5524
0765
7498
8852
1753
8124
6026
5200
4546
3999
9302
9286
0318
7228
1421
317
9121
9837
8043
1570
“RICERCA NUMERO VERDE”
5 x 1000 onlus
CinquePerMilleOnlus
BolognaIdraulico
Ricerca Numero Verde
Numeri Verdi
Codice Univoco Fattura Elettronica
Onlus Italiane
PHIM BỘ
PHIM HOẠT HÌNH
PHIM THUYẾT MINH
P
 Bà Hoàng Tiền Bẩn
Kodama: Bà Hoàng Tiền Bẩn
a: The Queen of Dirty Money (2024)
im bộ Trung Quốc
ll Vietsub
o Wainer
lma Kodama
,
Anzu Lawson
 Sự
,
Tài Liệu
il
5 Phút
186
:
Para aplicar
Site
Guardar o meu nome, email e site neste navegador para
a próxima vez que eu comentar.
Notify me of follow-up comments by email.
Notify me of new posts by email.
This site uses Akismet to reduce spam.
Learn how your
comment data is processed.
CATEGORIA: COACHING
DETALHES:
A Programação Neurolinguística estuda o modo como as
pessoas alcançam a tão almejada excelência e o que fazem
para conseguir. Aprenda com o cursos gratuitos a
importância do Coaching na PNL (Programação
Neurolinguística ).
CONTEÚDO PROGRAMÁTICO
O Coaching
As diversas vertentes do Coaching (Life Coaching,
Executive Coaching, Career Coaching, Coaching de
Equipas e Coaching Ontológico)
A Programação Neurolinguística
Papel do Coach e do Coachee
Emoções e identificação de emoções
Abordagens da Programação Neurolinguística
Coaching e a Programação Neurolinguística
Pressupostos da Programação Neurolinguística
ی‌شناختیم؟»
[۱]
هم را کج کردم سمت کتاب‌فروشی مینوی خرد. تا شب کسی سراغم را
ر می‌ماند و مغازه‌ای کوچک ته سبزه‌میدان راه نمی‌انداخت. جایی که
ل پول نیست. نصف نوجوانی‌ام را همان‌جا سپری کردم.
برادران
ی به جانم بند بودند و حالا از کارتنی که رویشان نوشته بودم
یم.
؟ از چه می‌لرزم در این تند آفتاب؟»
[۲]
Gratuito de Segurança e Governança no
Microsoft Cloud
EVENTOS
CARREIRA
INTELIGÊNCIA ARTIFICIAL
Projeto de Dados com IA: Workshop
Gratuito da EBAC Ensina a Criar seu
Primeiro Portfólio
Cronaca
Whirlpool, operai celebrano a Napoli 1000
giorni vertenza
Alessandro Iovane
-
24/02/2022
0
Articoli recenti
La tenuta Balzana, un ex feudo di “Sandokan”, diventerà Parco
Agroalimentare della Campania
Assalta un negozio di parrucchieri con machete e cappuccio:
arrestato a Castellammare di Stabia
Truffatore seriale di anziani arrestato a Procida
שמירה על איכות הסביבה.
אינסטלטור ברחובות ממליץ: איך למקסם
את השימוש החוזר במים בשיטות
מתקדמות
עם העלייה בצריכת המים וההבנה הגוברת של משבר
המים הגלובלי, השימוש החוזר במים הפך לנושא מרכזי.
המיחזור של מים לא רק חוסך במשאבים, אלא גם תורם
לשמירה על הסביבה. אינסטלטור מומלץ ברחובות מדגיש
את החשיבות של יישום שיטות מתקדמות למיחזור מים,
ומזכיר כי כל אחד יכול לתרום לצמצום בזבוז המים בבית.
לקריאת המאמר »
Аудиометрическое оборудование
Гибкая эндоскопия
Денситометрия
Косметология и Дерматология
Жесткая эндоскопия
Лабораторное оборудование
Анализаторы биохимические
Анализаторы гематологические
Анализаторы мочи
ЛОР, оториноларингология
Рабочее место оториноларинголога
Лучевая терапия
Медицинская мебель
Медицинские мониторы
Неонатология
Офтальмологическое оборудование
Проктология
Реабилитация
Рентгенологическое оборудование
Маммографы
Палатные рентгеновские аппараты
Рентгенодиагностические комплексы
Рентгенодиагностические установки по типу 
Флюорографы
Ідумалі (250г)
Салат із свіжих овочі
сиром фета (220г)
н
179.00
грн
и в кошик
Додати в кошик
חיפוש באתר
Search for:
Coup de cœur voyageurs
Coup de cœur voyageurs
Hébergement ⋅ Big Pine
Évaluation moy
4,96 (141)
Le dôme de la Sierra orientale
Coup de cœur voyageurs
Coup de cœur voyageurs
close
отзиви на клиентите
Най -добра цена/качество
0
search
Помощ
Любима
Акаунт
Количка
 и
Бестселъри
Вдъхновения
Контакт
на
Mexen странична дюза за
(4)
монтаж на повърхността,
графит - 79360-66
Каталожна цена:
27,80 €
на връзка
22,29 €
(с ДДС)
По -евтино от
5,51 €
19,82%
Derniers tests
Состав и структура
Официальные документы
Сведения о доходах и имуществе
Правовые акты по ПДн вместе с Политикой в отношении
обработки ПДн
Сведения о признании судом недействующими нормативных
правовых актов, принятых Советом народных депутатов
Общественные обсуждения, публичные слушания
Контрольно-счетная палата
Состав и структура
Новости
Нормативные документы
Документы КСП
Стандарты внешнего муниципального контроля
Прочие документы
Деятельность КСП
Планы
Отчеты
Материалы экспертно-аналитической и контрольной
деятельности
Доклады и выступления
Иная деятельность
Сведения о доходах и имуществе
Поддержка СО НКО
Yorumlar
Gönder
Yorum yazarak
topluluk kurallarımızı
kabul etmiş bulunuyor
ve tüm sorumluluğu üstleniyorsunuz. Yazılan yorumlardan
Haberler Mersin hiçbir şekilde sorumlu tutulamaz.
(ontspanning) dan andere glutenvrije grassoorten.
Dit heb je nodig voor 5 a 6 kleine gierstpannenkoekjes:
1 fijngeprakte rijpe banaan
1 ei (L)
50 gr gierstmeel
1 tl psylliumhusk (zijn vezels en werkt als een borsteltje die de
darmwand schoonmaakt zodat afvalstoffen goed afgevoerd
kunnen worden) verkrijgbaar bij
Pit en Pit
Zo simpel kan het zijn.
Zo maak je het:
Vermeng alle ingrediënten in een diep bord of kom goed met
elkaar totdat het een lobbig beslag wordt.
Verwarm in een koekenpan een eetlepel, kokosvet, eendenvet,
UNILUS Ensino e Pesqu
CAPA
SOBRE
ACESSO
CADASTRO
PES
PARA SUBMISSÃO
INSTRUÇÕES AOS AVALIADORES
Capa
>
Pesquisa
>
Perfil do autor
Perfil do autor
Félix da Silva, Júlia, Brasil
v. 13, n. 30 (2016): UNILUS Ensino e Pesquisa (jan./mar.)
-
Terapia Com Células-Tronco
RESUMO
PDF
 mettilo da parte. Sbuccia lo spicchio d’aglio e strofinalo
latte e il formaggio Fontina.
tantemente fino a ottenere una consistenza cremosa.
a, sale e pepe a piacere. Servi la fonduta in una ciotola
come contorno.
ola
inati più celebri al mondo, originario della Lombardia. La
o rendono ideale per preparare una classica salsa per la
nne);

■ Problem to work on
The word "email" appears in some of the lines above. Copy those lines.

■ Expected answer
Guardar o meu nome, email e site neste navegador para
Notify me of follow-up comments by email.
Notify me of new posts by email.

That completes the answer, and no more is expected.